John Huston
Les aigles de la république (Tarik Saleh)
« Tu passes ton temps à jouer la comédie » lance la jeune Donya (Lyna Khoudri) à son amant George Fahmy (Fares Fares). Aussi célèbre soit-il, tout le monde dans l’entourage de George, superstar du cinéma égyptien, semble douter de sa sincérité. On ne sait pas ce qu’il pense mais on sait qu’il joue beaucoup. En tant que privilégié, George fréquente les bars, les hôtels, les palais et en tant que chrétien copte séparé de sa femme et buvant de l’alcool, il peut se donner l’illusion d’être libre, inclassable, à la limite de l’insolence vis-à-vis du pouvoir politique ou de la censure islamique qui passe ses films au crible.
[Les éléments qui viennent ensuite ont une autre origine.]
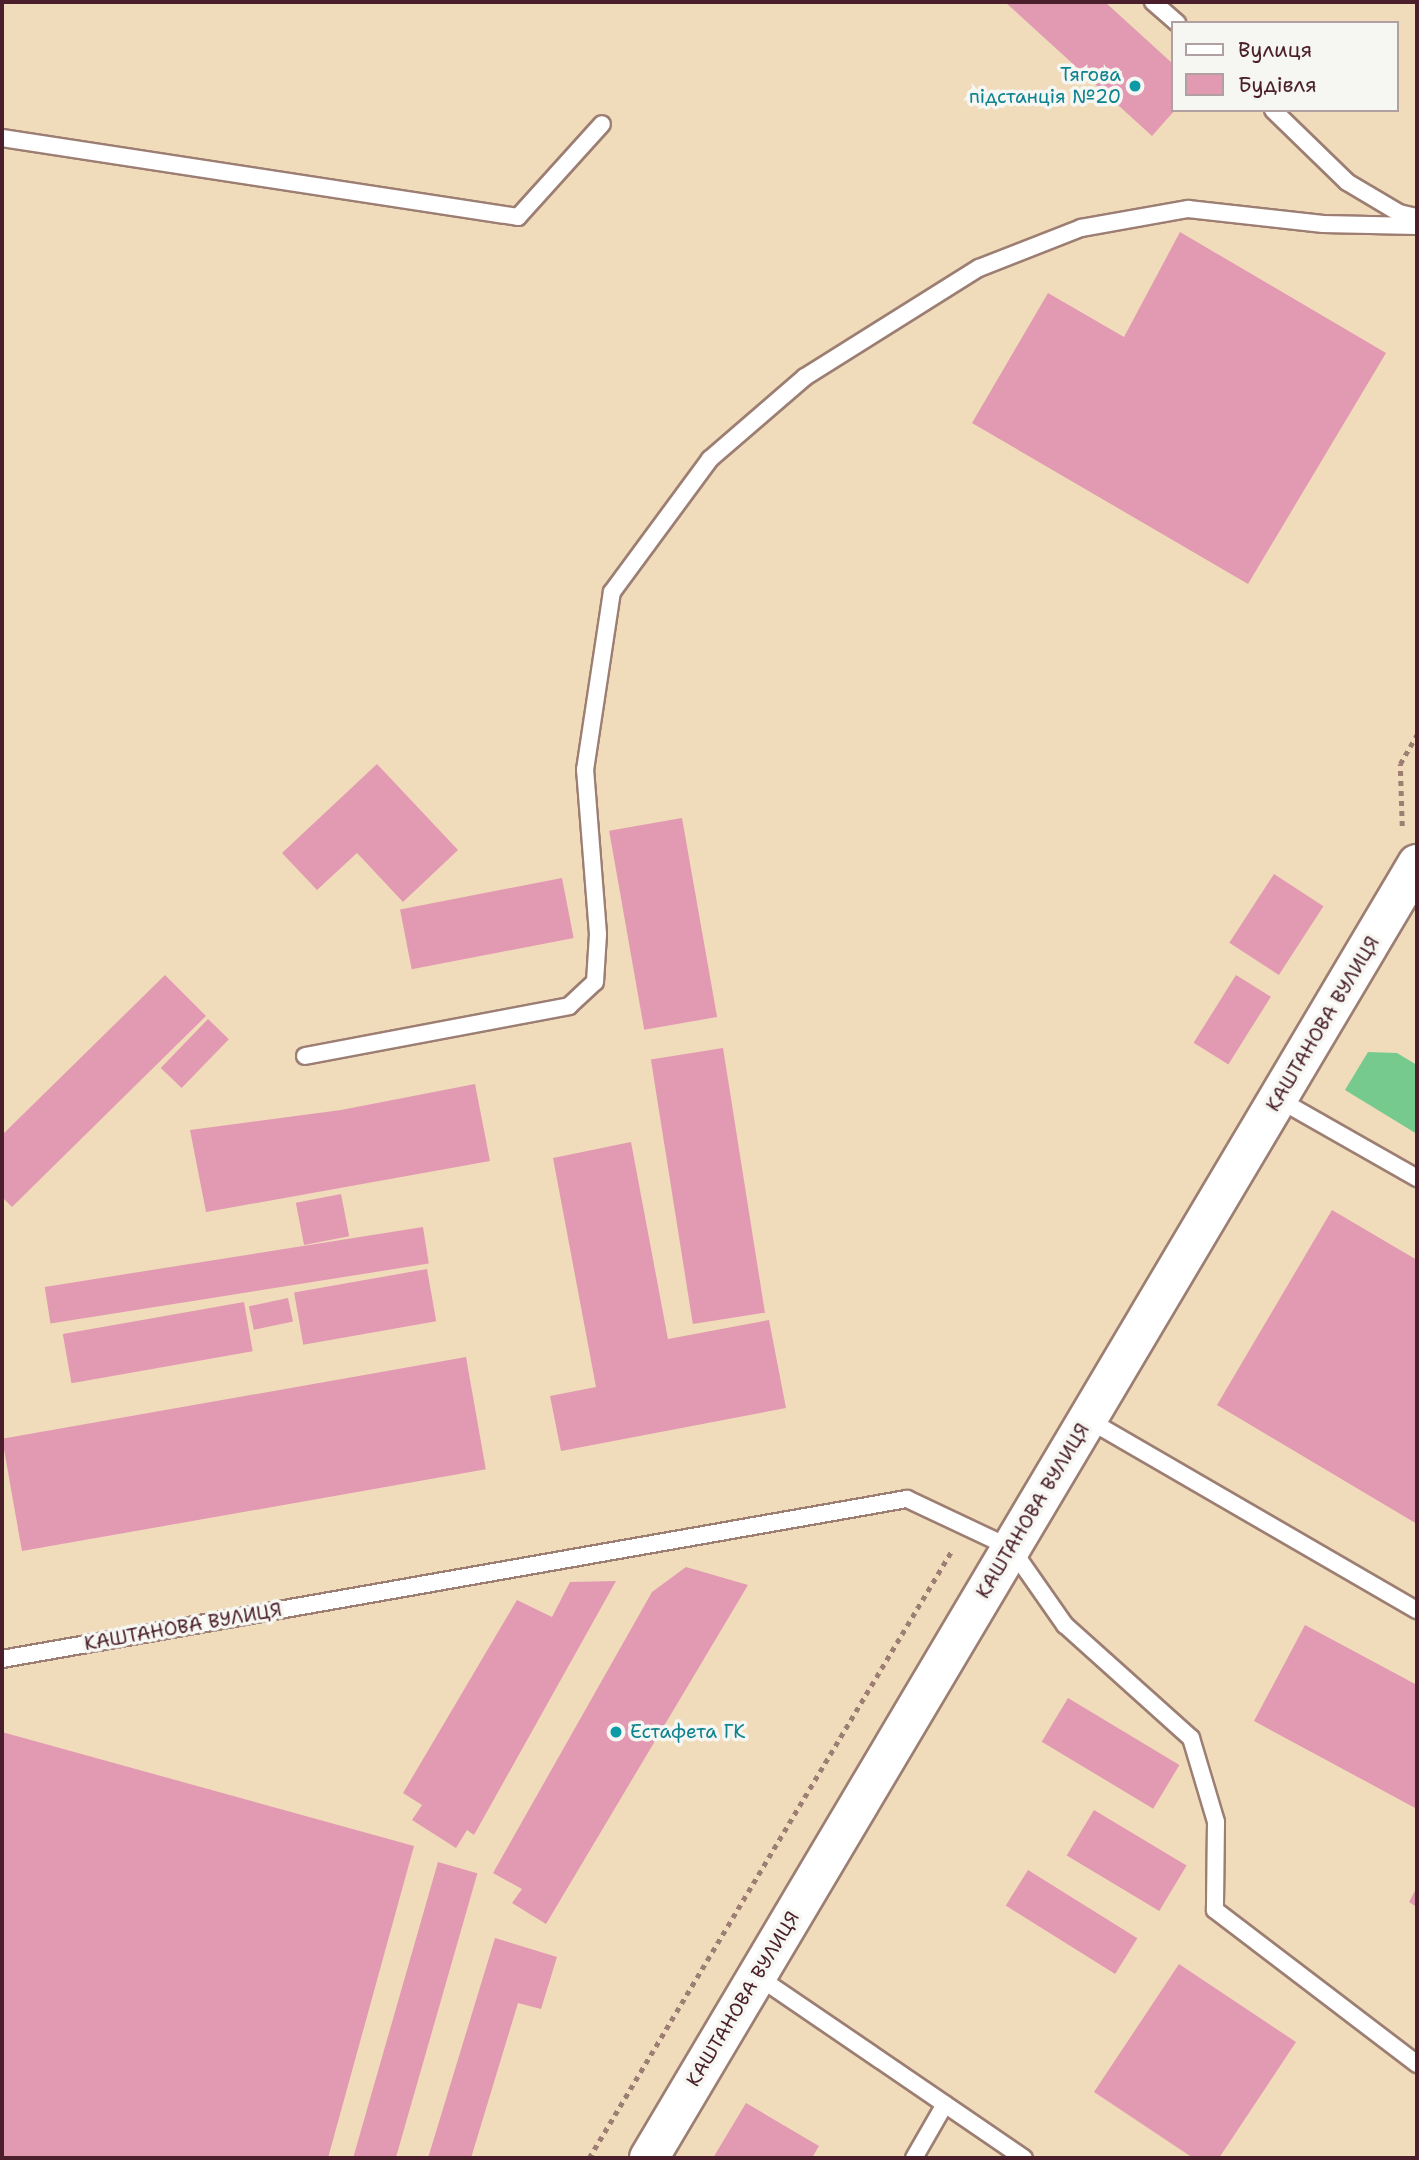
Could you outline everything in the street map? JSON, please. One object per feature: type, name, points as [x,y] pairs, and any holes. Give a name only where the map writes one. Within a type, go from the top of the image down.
[{"type":"street","name":"КАШТАНОВА ВУЛИЦЯ","points":[[649,2158],[1417,864]]},
{"type":"lane","points":[[1153,2],[1175,21]]},
{"type":"lane","points":[[1275,112],[1347,182],[1399,213],[1417,216]]},
{"type":"lane","points":[[2,138],[518,217],[602,124]]},
{"type":"lane","points":[[305,1055],[569,1006],[595,982],[598,934],[585,770],[612,592],[710,459],[805,377],[979,268],[1081,228],[1188,208],[1323,224],[1417,226]]},
{"type":"lane","points":[[1278,1099],[1417,1178]]},
{"type":"lane","points":[[1087,1419],[1417,1610]]},
{"type":"lane","name":"КАШТАНОВА ВУЛИЦЯ","points":[[2,1659],[907,1499],[1011,1548]]},
{"type":"lane","points":[[1011,1548],[1065,1625],[1191,1738],[1216,1822],[1215,1910],[1417,2064]]},
{"type":"lane","points":[[757,1976],[1024,2158]]},
{"type":"lane","points":[[914,2158],[945,2105]]},
{"type":"green space","points":[[1368,1052],[1397,1053],[1417,1065],[1417,1134],[1345,1090]]},
{"type":"building","name":"Тягова пiдстанцiя №20","points":[[1005,2],[1105,2],[1170,61],[1170,112],[1173,112],[1152,136]]},
{"type":"building","points":[[1180,232],[1386,353],[1248,584],[972,423],[1048,293],[1124,337]]},
{"type":"building","points":[[377,764],[458,850],[403,902],[357,853],[317,890],[282,853]]},
{"type":"building","points":[[682,818],[717,1017],[644,1030],[609,831]]},
{"type":"building","points":[[1274,874],[1323,906],[1279,975],[1229,943]]},
{"type":"building","points":[[562,878],[574,938],[412,969],[400,909]]},
{"type":"building","points":[[165,975],[206,1016],[12,1207],[2,1197],[2,1135]]},
{"type":"building","points":[[1236,975],[1271,997],[1228,1065],[1194,1043]]},
{"type":"building","points":[[208,1019],[229,1039],[182,1088],[161,1068]]},
{"type":"building","points":[[723,1048],[765,1313],[693,1324],[651,1059]]},
{"type":"building","points":[[475,1084],[490,1161],[206,1212],[190,1130],[341,1110]]},
{"type":"building","points":[[631,1142],[668,1339],[769,1320],[786,1408],[561,1451],[550,1396],[596,1387],[553,1158]]},
{"type":"building","points":[[341,1194],[349,1236],[304,1245],[296,1203]]},
{"type":"building","points":[[1332,1210],[1417,1260],[1417,1524],[1217,1405]]},
{"type":"building","points":[[423,1227],[429,1264],[51,1323],[45,1287]]},
{"type":"building","points":[[427,1269],[436,1321],[303,1345],[294,1292]]},
{"type":"building","points":[[288,1298],[293,1321],[254,1330],[249,1306]]},
{"type":"building","points":[[244,1302],[253,1351],[71,1383],[63,1334]]},
{"type":"building","points":[[466,1357],[486,1469],[22,1551],[2,1439]]},
{"type":"building","name":"Естафета ГК","points":[[686,1567],[748,1585],[546,1924],[512,1903],[522,1889],[493,1873],[652,1592]]},
{"type":"building","points":[[616,1581],[474,1835],[467,1830],[456,1848],[412,1820],[422,1805],[403,1793],[517,1600],[552,1617],[570,1582]]},
{"type":"building","points":[[1305,1625],[1417,1685],[1417,1809],[1254,1721]]},
{"type":"building","points":[[1068,1698],[1179,1765],[1153,1809],[1042,1742]]},
{"type":"building","points":[[2,1732],[414,1846],[328,2158],[2,2158]]},
{"type":"building","points":[[1094,1810],[1187,1866],[1159,1911],[1067,1855]]},
{"type":"building","points":[[438,1862],[477,1873],[396,2158],[353,2158]]},
{"type":"building","points":[[1028,1870],[1137,1938],[1115,1974],[1006,1906]]},
{"type":"building","points":[[1417,1887],[1417,1907],[1409,1902]]},
{"type":"building","points":[[495,1938],[557,1957],[541,2009],[518,2003],[471,2158],[428,2158]]},
{"type":"building","points":[[1179,1964],[1296,2042],[1219,2158],[1193,2158],[1094,2092]]},
{"type":"building","points":[[746,2103],[819,2146],[812,2158],[713,2158]]},
{"type":"place","name":"Тягова пiдстанцiя №20","points":[[1135,86]]},
{"type":"place","name":"Естафета ГК","points":[[616,1732]]}]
Il incarne malgré lui les contradictions d’une population qui balance entre l’aspiration à la liberté et l’allégeance aux pouvoirs de l’armée et de la religion. Le film s’ancre dans l’Egypte moderne et urbaine et se fait écho à des droits individuels. Le récit est censé se dérouler au Caire mais le film a été tourné à Istanbul, métropole dont on perçoit pareillement le gigantisme et la modernité, que ce soit dans de larges plans aériens ou dans l’ambiance nocturne de quartiers animés.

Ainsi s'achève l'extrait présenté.